Assignment — Here is a block of records. Copy every line in it that includes "adăugat".

Data extract —
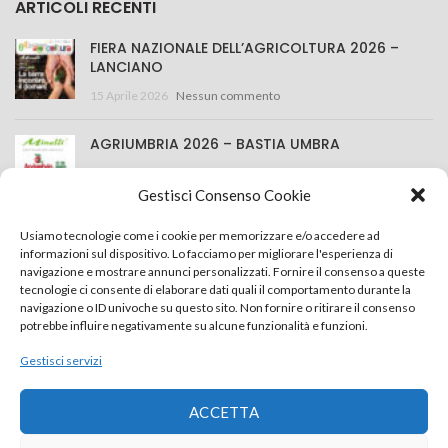
ARTICOLI RECENTI
FIERA NAZIONALE DELL’AGRICOLTURA 2026 –
LANCIANO
15 Aprile 2026
Nessun commento
AGRIUMBRIA 2026 – BASTIA UMBRA
25 Marzo 2026
Nessun commento
Gestisci Consenso Cookie
CONTATTACI
Usiamo tecnologie come i cookie per memorizzare e/o accedere ad
informazioni sul dispositivo. Lo facciamo per migliorare l'esperienza di
navigazione e mostrare annunci personalizzati. Fornire il consenso a queste
Minelli S.r.l.
tecnologie ci consente di elaborare dati quali il comportamento durante la
navigazione o ID univoche su questo sito. Non fornire o ritirare il consenso
Via della Costituzione 43, 42015 Correggio (RE) Italy
potrebbe influire negativamente su alcune funzionalità e funzioni.
+39 0522 637759
Gestisci servizi
info@minelliweb.com
ACCETTA
Privacy Policy
Cookie Policy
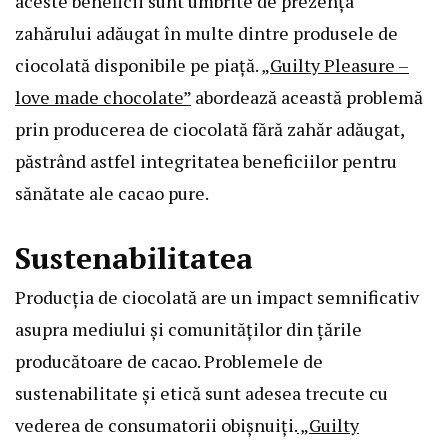
aceste beneficii sunt umbrite de prezența
zahărului adăugat în multe dintre produsele de
ciocolată disponibile pe piață.
„Guilty Pleasure –
love made chocolate”
abordează această problemă
prin producerea de ciocolată fără zahăr adăugat,
păstrând astfel integritatea beneficiilor pentru
sănătate ale cacao pure.
Sustenabilitatea
Producția de ciocolată are un impact semnificativ
asupra mediului și comunităților din țările
producătoare de cacao. Problemele de
sustenabilitate și etică sunt adesea trecute cu
vederea de consumatorii obișnuiți.
„Guilty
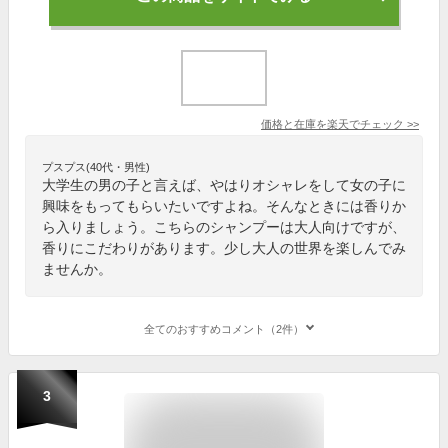
価格と在庫を
楽天
でチェック
>>
プスプス(40代・男性)
大学生の男の子と言えば、やはりオシャレをして女の子に
興味をもってもらいたいですよね。そんなときには香りか
ら入りましょう。こちらのシャンプーは大人向けですが、
香りにこだわりがあります。少し大人の世界を楽しんでみ
ませんか。
全てのおすすめコメント（2件）
3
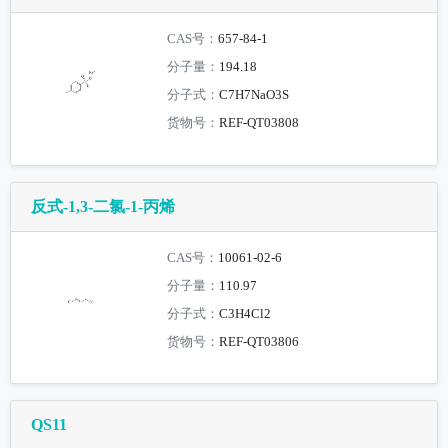
CAS号：
657-84-1
分子量：
194.18
分子式：
C7H7NaO3S
货物号：
REF-QT03808
反式-1,3-二氯-1-丙烯
CAS号：
10061-02-6
分子量：
110.97
分子式：
C3H4Cl2
货物号：
REF-QT03806
QS11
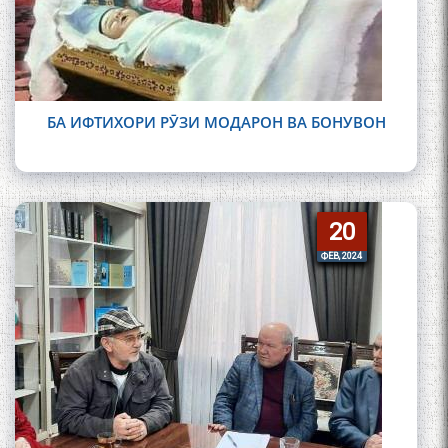
БА ИФТИХОРИ РӮЗИ МОДАРОН ВА БОНУВОН
20
20
ФЕВ, 2024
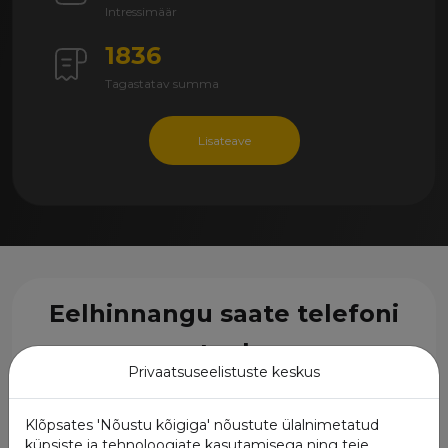
Intressimäär
1836
Tagastatav summa
Lisateave
Eelhinnangu saate telefoni
teel
Privaatsuseelistuste keskus
Arvestuse saate meie juhtidelt täiesti tasuta! Sisestage
oma nimi ja telefoninumber ning me võtame Teiega
Klõpsates 'Nõustu kõigiga' nõustute ülalnimetatud
esimesel võimalusel ühendust!
küpsiste ja tehnoloogiate kasutamisega ning teie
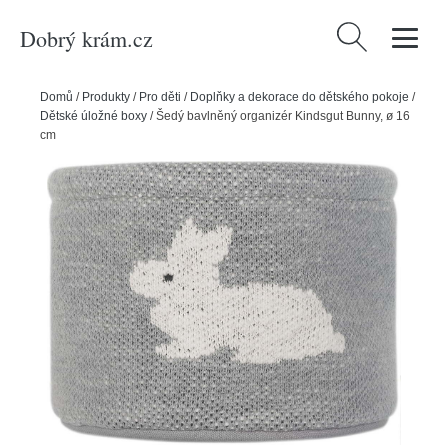
Dobrý krám.cz
Vyhledávání
Domů
/
Produkty
/
Pro děti
/
Doplňky a dekorace do dětského pokoje
/
Dětské úložné boxy
/
Šedý bavlněný organizér Kindsgut Bunny, ø 16
cm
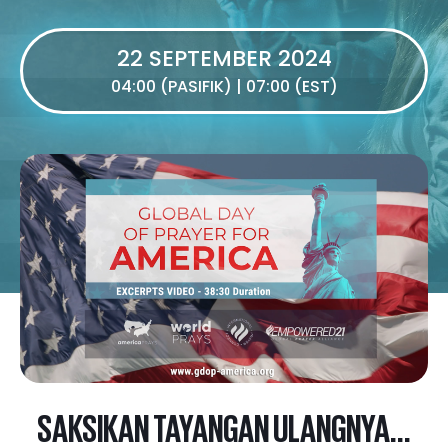
22 SEPTEMBER 2024
04:00 (PASIFIK) | 07:00 (EST)
SAKSIKAN TAYANGAN ULANGNYA...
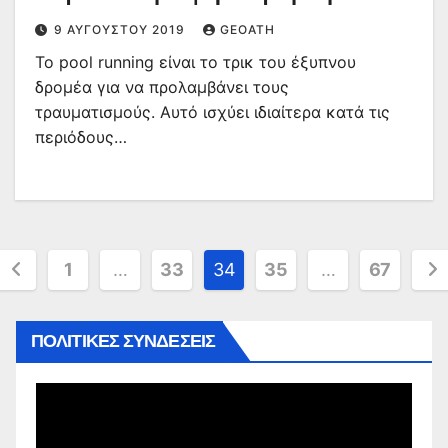
9 ΑΥΓΟΎΣΤΟΥ 2019
GEOATH
Το pool running είναι το τρικ του έξυπνου
δρομέα για να προλαμβάνει τους
τραυματισμούς. Αυτό ισχύει ιδιαίτερα κατά τις
περιόδους…
Σελιδοποίηση
1
…
33
34
35
…
67
άρθρων
ΠΟΛΙΤΙΚΕΣ ΣΥΝΔΕΣΕΙΣ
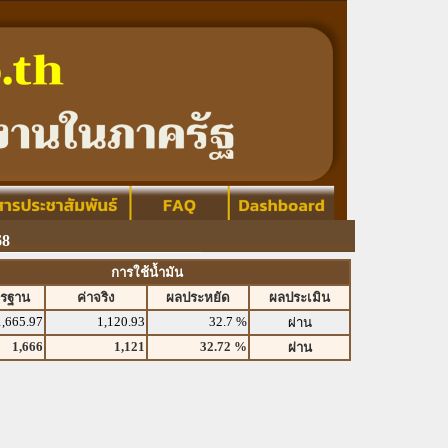
68
การใช้น้ำมัน
ตรฐาน
ค่าจริง
ผลประหยัด
ผลประเมิน
1,665.97
1,120.93
32.7 %
ผ่าน
1,666
1,121
32.72 %
ผ่าน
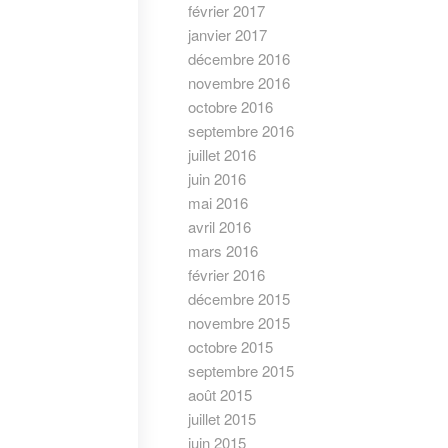
février 2017
janvier 2017
décembre 2016
novembre 2016
octobre 2016
septembre 2016
juillet 2016
juin 2016
mai 2016
avril 2016
mars 2016
février 2016
décembre 2015
novembre 2015
octobre 2015
septembre 2015
août 2015
juillet 2015
juin 2015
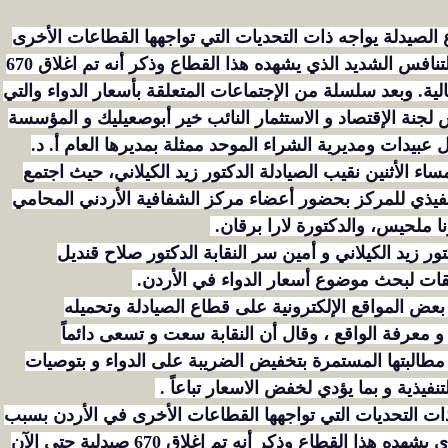
ع الصيدلة يواجه ذات التحديات التي تواجهها القطاعات الأخرى
في الأردن بسبب الأوضاع الإقتصادية الصعبة والتنافس الشديد الذي يشهده هذا القطاع وذكر أنه تم اغلاق 670
ية. وبعد سلسلة من الإجتماعات المتعلقة بأسعار الدواء والتي
لجنة الإقتصاد و الاستثمار النائب خير أبوصعيليك و المؤسسة
يل عبيدات ومديرية الشراء الموحد ممثلة بمديرها العام أ. د.
اء الأثنين نقيب الصيادلة الدكتور زيد الكيلاني، حيث اجتمع
لتنفيذي للمركز بحضور أعضاء مركز الشفافية الأردني المحامي
ا ملحيس، والدكتورة لارا برقان.
ور زيد الكيلاني و أمين سر النقابة الدكتور صلاح قنديل
زريقات لبحث موضوع أسعار الدواء في الأردن.
عض المواقع الإلكترونية على قطاع الصيادلة وتحميله
و معرفة الواقع ، وقال أن النقابة سعت و تسعى دائماً
طالبتها المستمرة بتخفيض الضريبة على الدواء و بتوصيات
تنفيذية و بما يؤدي لخفض الاسعار تباعاً .
ذات التحديات التي تواجهها القطاعات الأخرى في الأردن بسبب
الأوضاع الإقتصادية الصعبة والتنافس الشديد الذي يشهده هذا القطاع وذكر أنه تم اغلاق 670 صيدلية حتى الآن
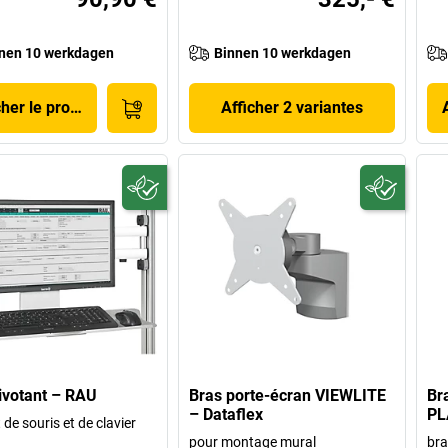
nen 10 werkdagen
Binnen 10 werkdagen
cher le produit
Afficher 2 variantes
ivotant – RAU
Bras porte-écran VIEWLITE
Br
– Dataflex
PL
de souris et de clavier
pour montage mural
bra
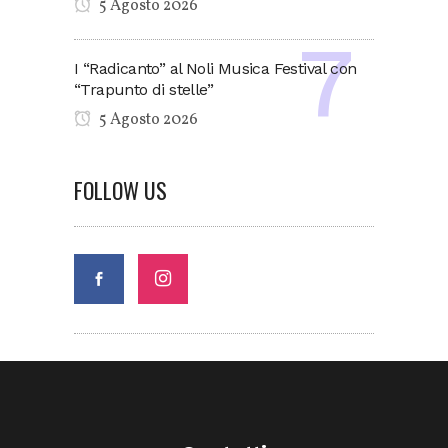
5 Agosto 2026
I “Radicanto” al Noli Musica Festival con
“Trapunto di stelle”
5 Agosto 2026
FOLLOW US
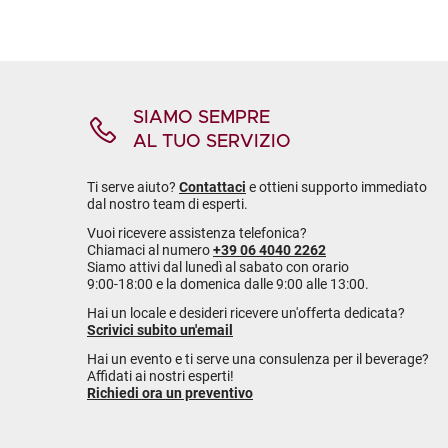
SIAMO SEMPRE
AL TUO SERVIZIO
Ti serve aiuto?
Contattaci
e ottieni supporto immediato
dal nostro team di esperti.
Vuoi ricevere assistenza telefonica?
Chiamaci al numero
+39 06 4040 2262
Siamo attivi dal lunedì al sabato con orario
9:00-18:00 e la domenica dalle 9:00 alle 13:00.
Hai un locale e desideri ricevere un'offerta dedicata?
Scrivici subito un'email
Hai un evento e ti serve una consulenza per il beverage?
Affidati ai nostri esperti!
Richiedi ora un preventivo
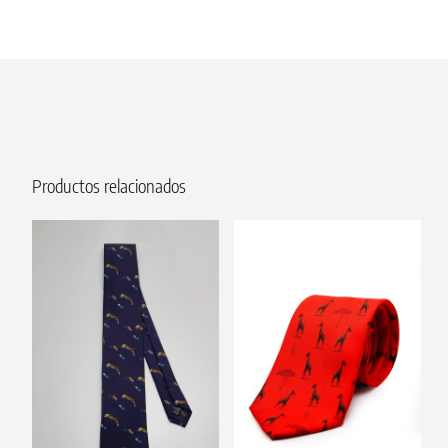
Productos relacionados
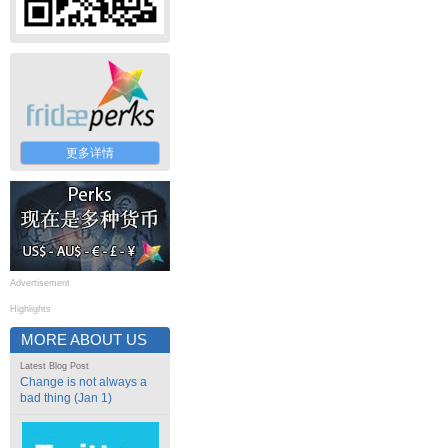
更多详情
Advertisement
Highlights
MORE ABOUT US
Latest Blog Post
Change is not always a
bad thing (Jan 1)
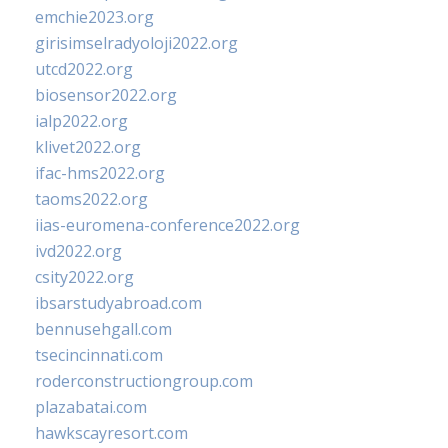
emchie2023.org
girisimselradyoloji2022.org
utcd2022.org
biosensor2022.org
ialp2022.org
klivet2022.org
ifac-hms2022.org
taoms2022.org
iias-euromena-conference2022.org
ivd2022.org
csity2022.org
ibsarstudyabroad.com
bennusehgall.com
tsecincinnati.com
roderconstructiongroup.com
plazabatai.com
hawkscayresort.com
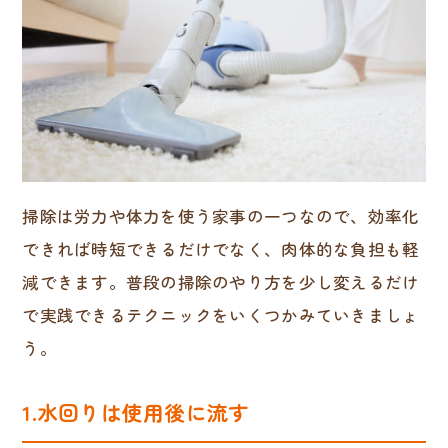
掃除は労力や体力を使う家事の一つなので、効率化
できれば時短できるだけでなく、肉体的な負担も軽
減できます。普段の掃除のやり方を少し変えるだけ
で実践できるテクニックをいくつかみていきましょ
う。
1.水回りは使用後に流す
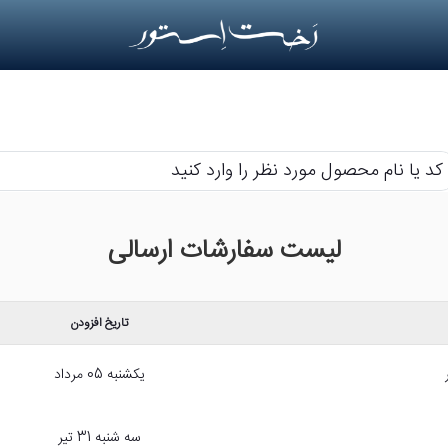
م
لیست سفارشات ارسالی
حصول
رد
ر
تاریخ افزودن
رد
ید
یکشنبه 05 مرداد
سه شنبه 31 تیر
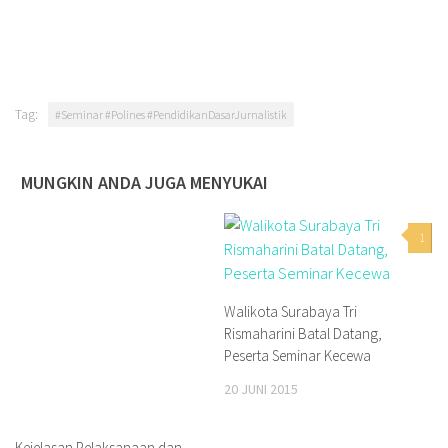
Tag:
#Seminar #Polines #PendidikanDasarJurnalistik
MUNGKIN ANDA JUGA MENYUKAI
1
Walikota Surabaya Tri
Rismaharini Batal Datang,
Peserta Seminar Kecewa
20 JUNI 2015
Kejelasan Pelaksanaan dan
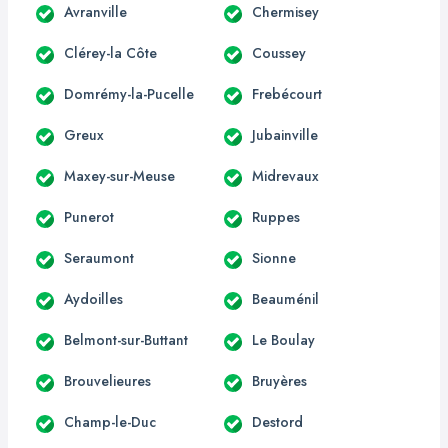
Avranville
Chermisey
Clérey-la Côte
Coussey
Domrémy-la-Pucelle
Frebécourt
Greux
Jubainville
Maxey-sur-Meuse
Midrevaux
Punerot
Ruppes
Seraumont
Sionne
Aydoilles
Beauménil
Belmont-sur-Buttant
Le Boulay
Brouvelieures
Bruyères
Champ-le-Duc
Destord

Completed task —
zahărului adăugat în multe dintre produsele de
prin producerea de ciocolată fără zahăr adăugat,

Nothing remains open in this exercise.